| Subject: Analysis: Australia seeks to avoid
East Timor border dispute
ANALYSIS-Australia seeks to avoid E.Timor border dispute.
By Wendy Pugh
MELBOURNE, Oct 5 (Reuters) - Australia might have to give up some
petroleum revenue to East Timor in talks starting next week to avoid a sea
border dispute that could open a Pandora's box of tension with Indonesia
and frighten off billions in investment.
East Timor starts talks with Australia on Monday on revenues from the
disputed Zone of Co-operation in the Timor Sea, and has signalled it may
seek 90 percent of the funds based on border claims that put key petroleum
projects in its waters.
The Timor Gap Treaty between Australia and Indonesia evenly split
revenues from the zone after the two countries could not agree on a
border, but the treaty must be renegotiated following East Timor's vote
for independence last year.
Analysts said on Thursday that Australia faced pressure to help the
emerging East Timorese nation but would not agree to any move that created
a border which diminished its sovereignty and that could create tensions
with Indonesia .
"There is no doubt Indonesia will feel quite aggrieved if we have
unequal boundaries in certain areas with Indonesia and we suddenly blow
the boundary out and make a more equi-distant one in relation to East
Timor," said Gillian Triggs, associate dean of the University of
Melbourne's law faculty.
"I would have thought these negotiations would be done with a
pretty positive view to coming up with an approach which is in the
interests of East Timor, but which doesn't significantly diminish the
legal position of Australia," she told Reuters.

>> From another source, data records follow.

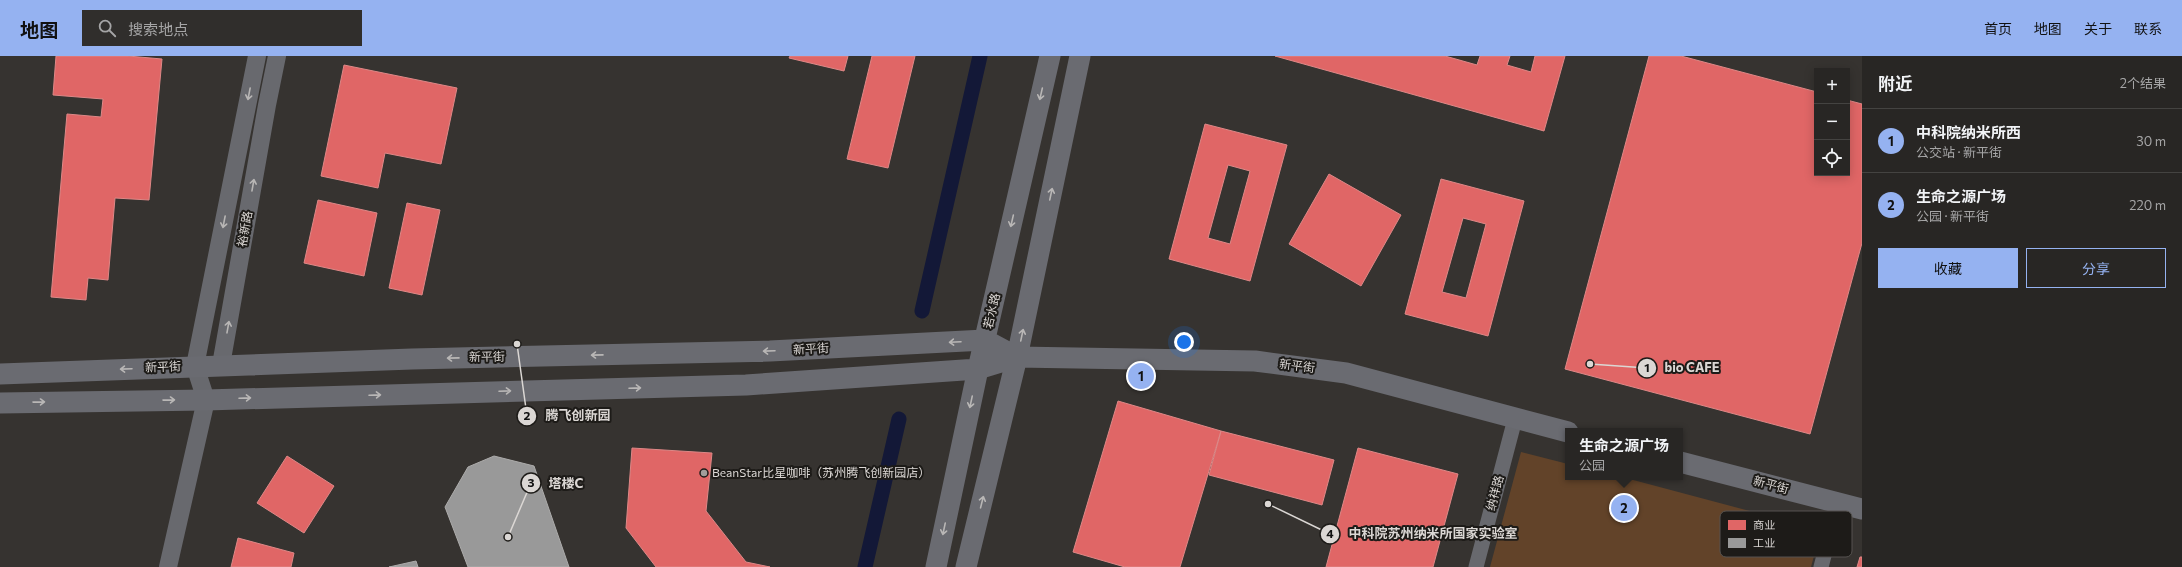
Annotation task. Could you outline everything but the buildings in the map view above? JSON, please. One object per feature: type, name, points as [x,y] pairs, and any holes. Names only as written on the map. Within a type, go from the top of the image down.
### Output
[{"type":"main road","name":"若水路","points":[[936,567],[978,369],[1050,56]]},
{"type":"main road","points":[[966,567],[1017,357],[1080,56]]},
{"type":"main road","name":"新平街","points":[[0,374],[221,365],[770,351],[985,340],[1017,357]]},
{"type":"main road","name":"新平街","points":[[0,403],[206,400],[746,385],[978,369],[1017,357],[1255,361],[1346,373],[1565,431]]},
{"type":"main road","name":"裕新路","points":[[206,400],[221,365]]},
{"type":"main road","name":"新平街","points":[[1683,463],[1862,509]]},
{"type":"street","name":"裕新路","points":[[168,567],[206,400],[195,366],[257,56]]},
{"type":"street","name":"裕新路","points":[[221,365],[267,105],[278,56]]},
{"type":"street","name":"纳祥路","points":[[1476,567],[1515,419]]},
{"type":"street","points":[[1836,511],[1838,503]]},
{"type":"street","points":[[1821,567],[1824,557]]},
{"type":"shaded area","points":[[1521,452],[1565,463],[1565,480],[1633,480],[1750,511],[1720,511],[1720,557],[1814,557],[1811,567],[1490,567]]},
{"type":"waterway","points":[[922,311],[980,56]]},
{"type":"waterway","points":[[865,567],[899,419]]},
{"type":"place","name":"腾飞创新园","points":[[517,344]]},
{"type":"place","name":"bio CAFE","points":[[1590,364]]},
{"type":"place","name":"中科院纳米所西","points":[[1141,376]]},
{"type":"place","name":"BeanStar比星咖啡（苏州腾飞创新园店）","points":[[704,473]]},
{"type":"place","name":"中科院苏州纳米所国家实验室","points":[[1268,504]]},
{"type":"place","name":"生命之源广场","points":[[1624,508]]},
{"type":"place","name":"塔楼C","points":[[508,537]]}]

FUNDS CRITICAL TO EAST TIMOR
The border alongside the Zone of Co-operation is a sensitive issue as
several major gas and oil deposits lie just outside Indonesian territory
in Australian waters including the 140,000 barrels per day Laminaria
project.
Australia has said the first round of talks starting in Dili next week
will be more about royalties as East Timor is not yet a sovereign country
with the right to negotiate boundaries.
But East Timor's boundary claims underpin its demand for extra
revenues, critical to its future as a viable independent nation not
reliant on aid from countries including Australia.

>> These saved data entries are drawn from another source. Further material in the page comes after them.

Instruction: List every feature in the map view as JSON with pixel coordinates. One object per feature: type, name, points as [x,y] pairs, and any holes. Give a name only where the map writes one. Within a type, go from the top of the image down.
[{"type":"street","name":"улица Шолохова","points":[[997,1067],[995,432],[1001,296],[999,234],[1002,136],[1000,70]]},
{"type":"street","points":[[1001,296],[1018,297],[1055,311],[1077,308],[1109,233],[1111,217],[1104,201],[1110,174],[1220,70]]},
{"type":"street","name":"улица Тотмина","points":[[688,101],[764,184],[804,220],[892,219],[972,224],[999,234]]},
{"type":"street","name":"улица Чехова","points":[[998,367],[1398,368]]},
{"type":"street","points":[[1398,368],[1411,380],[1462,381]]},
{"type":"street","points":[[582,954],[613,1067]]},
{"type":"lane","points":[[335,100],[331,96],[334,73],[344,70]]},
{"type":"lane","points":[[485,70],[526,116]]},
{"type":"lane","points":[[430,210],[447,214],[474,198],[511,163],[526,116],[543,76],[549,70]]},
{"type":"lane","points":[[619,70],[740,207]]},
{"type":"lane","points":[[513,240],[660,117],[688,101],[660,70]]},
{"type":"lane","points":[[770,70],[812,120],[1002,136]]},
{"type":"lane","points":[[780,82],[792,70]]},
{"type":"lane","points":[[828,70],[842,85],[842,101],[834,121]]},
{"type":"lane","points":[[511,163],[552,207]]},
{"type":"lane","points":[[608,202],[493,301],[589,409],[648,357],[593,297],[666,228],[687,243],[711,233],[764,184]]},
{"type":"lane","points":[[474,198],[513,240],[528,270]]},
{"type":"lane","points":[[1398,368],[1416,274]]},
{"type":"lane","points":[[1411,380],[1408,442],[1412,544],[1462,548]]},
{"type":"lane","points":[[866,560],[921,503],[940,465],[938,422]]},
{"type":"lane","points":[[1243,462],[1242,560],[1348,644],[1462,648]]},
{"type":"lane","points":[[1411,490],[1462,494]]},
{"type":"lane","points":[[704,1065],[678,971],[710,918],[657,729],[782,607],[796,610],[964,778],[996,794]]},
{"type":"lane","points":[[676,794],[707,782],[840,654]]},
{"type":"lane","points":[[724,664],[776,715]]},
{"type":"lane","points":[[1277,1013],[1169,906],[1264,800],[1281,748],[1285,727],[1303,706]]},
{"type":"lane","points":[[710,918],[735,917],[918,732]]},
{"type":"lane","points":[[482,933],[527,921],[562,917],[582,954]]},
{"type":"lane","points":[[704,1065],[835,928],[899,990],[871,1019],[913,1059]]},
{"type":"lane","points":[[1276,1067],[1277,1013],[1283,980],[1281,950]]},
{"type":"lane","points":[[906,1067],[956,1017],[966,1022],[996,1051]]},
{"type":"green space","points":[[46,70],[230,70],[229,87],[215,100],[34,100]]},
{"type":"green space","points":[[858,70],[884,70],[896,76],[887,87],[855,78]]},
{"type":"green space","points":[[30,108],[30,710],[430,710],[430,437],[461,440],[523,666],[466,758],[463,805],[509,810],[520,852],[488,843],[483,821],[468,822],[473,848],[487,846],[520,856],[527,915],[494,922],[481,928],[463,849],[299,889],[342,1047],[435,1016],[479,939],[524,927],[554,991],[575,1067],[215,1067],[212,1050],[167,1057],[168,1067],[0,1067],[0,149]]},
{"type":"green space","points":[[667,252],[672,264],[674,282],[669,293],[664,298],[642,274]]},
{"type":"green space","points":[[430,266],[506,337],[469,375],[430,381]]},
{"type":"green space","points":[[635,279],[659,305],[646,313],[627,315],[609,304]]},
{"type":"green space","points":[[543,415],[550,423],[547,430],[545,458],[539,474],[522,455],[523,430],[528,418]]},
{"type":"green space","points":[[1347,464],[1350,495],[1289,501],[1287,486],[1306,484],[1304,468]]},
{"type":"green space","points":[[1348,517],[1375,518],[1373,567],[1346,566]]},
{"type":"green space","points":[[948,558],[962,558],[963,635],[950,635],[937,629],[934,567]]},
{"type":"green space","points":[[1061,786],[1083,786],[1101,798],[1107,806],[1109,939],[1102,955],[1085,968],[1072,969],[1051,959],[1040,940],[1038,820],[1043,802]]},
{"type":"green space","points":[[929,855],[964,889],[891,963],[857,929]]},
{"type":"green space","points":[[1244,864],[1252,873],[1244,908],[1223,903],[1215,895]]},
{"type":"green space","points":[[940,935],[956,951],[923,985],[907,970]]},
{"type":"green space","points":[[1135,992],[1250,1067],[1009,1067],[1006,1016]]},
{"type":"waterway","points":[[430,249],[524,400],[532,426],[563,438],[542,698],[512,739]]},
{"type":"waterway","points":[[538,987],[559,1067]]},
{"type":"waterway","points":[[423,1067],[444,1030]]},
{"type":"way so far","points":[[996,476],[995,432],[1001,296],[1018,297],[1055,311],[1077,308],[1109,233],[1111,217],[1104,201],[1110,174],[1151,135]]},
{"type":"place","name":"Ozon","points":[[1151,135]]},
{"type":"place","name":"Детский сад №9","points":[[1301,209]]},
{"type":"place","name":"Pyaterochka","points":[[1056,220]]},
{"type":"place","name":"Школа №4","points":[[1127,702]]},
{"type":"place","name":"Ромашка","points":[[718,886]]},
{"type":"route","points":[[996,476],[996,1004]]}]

It is estimated slightly less than A$6 million has been received by
Australia from its share of royalties from the small level of oil
production in the zone since July 1998.
But Australia and East Timor stand to gain tens of millions of dollars
annually just from the Phillips Petroleum Co operated Bayu-Undan liquids
project, due to produce 113,000 barrels per day from 2004.
Australia's claim to the zone of co-operation is based on the
"natural prolongation" of its continental shelf which extends to
a deep underwater trench close to East Timor.
But other views on the international Convention of the Law of the Sea
say that East Timor's case for a mid-point boundary has strengthened since
Indonesia signed the original treaty.
Some industry analysts tip Australia could give more than 70 percent of
the royalties to East Timor, reflecting the equal validity of its claim
and political pressure to help a country to which it has already given
millions of dollars in aid.
INVESTORS SEEK CERTAINTY
What no one wants is a border dispute locked up in international courts
for years, frightening away billions of dollars of investment.
Australia's government has not disclosed the position it will take to
the talks but Industry, Science and Resources Minister Nick Minchin said
it wanted a smooth transition.
"It is critical that the new treaty does maintain investor
confidence in the Timor Gap. Without that there will be no financial or
employment benefits for either the East Timorese people or us," he
told Parliament this week. Australian Petroleum Production and Exploration
Association executive director Barry Jones said whatever arose from the
talks, the petroleum companies needed certainty.
"The first thing that has to come out of these talks is confidence
to the industry that existing legal and contract rights will not be
altered in any way by the outcome of the negotiations," he said.
The industry is also looking for rules on fiscal arrangements for gas,
left out of the original treaty because at the time no one realised the
zone of co-operation was more of a gas province than an Australian
equivalent to the oil-rich North Sea.
The Bayu-Undan project plans to brings gas to Australia in 2004 and is
also considering liquefied natural gas exports.
The North Australian Gas Venture of Woodside Petroleum Ltd and Royal
Dutch/Shell has vast gas reserves of 16.9 trillion cubic feet, up to 20
percent in the zone of co-operation, and is also planning major
developments.
The treaty renegotiation comes as key decisions by the gas developers
and downstream users are due to be taken by year-end.
"It is not in the interests of the East Timorese, or of Australia
or of the industry to have any aspect of these negotiations become a
stumbling block for major gas developments," Jones said.